Those attending represented interests from across the entire value chain of the Connected and Autonomous Vehicle (CAV), Electric Vehicle (EV), Energy/Battery, Charging, Infrastructure and Future Mobility industry. The event, staged by Angel Business Communications Ltd in partnership with Coventry University, and WMG at the University of Warwick, included two co-located conferences; the inaugural TaaS Technology Awards; pitches from five start-up businesses, and an exhibition zone supported by a score of sponsors.
There can be little doubt that the rapid evolution of the mobility marketplace has been accompanied by fragmentation and a want of standardisation, e.g. electric and hybrid vehicles use up to four different charging plugs. That shortcoming is replicated elsewhere, said HERE Mobility’s Alon Pastor, who pointed to the proliferation of stand-alone apps that can make trip planning a disjointed, time-consuming process. “We do need competition in the market, but not the confusion that can arise in performing the task of getting from point A to point B,” said Pastor. He saw three steps as a necessary solution to this challenge: versatility, where apps accommodate multiple modes of transport; visibility, where they take users through trip planning, ticketing, hotel booking and other required steps; and optimization where, regardless of what users adopt as their preferred app, they deliver an efficient, unified service based on shared data and on behavioral science techniques that understand how people move around. Providing this mobility marketplace model was, said Pastor, something HERE was enabling with its portfolio of suitable APIs and tools.
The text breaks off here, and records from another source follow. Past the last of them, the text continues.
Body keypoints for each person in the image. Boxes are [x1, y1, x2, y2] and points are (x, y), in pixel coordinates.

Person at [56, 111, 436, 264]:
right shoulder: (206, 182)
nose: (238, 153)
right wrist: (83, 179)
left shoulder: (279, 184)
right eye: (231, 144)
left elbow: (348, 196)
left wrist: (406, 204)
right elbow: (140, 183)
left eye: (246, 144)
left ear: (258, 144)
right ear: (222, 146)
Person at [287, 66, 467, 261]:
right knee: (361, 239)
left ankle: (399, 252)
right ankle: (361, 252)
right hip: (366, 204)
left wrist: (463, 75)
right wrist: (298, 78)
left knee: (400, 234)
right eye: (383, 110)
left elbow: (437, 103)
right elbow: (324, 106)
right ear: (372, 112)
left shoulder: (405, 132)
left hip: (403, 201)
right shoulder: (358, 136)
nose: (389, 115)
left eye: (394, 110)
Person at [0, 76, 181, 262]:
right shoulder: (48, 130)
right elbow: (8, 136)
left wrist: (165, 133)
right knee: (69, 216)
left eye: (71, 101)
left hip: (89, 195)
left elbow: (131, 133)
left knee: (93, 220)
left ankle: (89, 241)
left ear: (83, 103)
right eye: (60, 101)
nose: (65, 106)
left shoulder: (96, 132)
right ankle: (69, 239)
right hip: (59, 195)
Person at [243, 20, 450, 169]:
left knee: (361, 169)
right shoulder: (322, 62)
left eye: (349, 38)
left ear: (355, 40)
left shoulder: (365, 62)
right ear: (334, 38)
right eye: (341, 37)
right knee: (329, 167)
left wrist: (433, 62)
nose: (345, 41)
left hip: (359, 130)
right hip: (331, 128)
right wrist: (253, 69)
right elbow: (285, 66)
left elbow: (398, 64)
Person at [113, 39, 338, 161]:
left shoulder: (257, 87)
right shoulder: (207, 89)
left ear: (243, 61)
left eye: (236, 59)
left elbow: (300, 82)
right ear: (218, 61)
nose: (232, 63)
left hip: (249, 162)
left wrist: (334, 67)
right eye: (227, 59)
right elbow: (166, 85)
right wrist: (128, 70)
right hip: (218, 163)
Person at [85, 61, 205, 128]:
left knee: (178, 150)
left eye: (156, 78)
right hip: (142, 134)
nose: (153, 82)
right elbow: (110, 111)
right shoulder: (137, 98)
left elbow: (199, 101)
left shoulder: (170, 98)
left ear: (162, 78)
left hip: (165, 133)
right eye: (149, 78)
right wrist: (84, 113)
Of course, to get to point B you need an address that is unambiguous, clearly and easily annunciated and universally applicable. This was the theme of a presentation by George Hall from what3words. He recounted how the London-based business had draped the globe with a virtual 3 x 3m grid and assigned three unique words from a vocabulary of 40,000 English words to each of its 57 trillion grid squares. This geocoding system – the first designed for speech recognition – can also convert the three-word address to GPS coordinates and place a pin on a map. The system is now available in 37 languages and in use with more than 1000 businesses, government agencies and NGOs across 170 countries.
Tomaso Grossi from TomTom chose mapping for autonomous vehicles as his topic, making the point that these would differ significantly to those used in contemporary navigation systems. While most automakers were testing high-definition maps for Advanced Driver Assistance Systems (ADAS), TomTom’s HD Map now includes RoadDNA Suite, a set of layers that enable accurate and robust localisation for autonomous vehicles and can integrate data from optical, radar and LiDAR sensors.
Autonomous vehicle sensors and their integration formed another strand of the programme, with Mike Dempsey from Claytex reviewing the company’s work in developing tools and real-world models that can simulate camera, LiDAR, Radar, Ultrasound, GPS and IMU sensors, and Zeina Nazer from Cities Forum exploring the challenges and opportunities for LiDAR sensors within ADAS.
While four-wheeled transport featured high on the agenda, micro-mobility in the shape of electric scooters, bike-sharing services and so on came a close second. Nor were the needs of pedestrians and the disabled overlooked, with an important segment of the programme devoted to their safety and access to services in a rapidly changing world.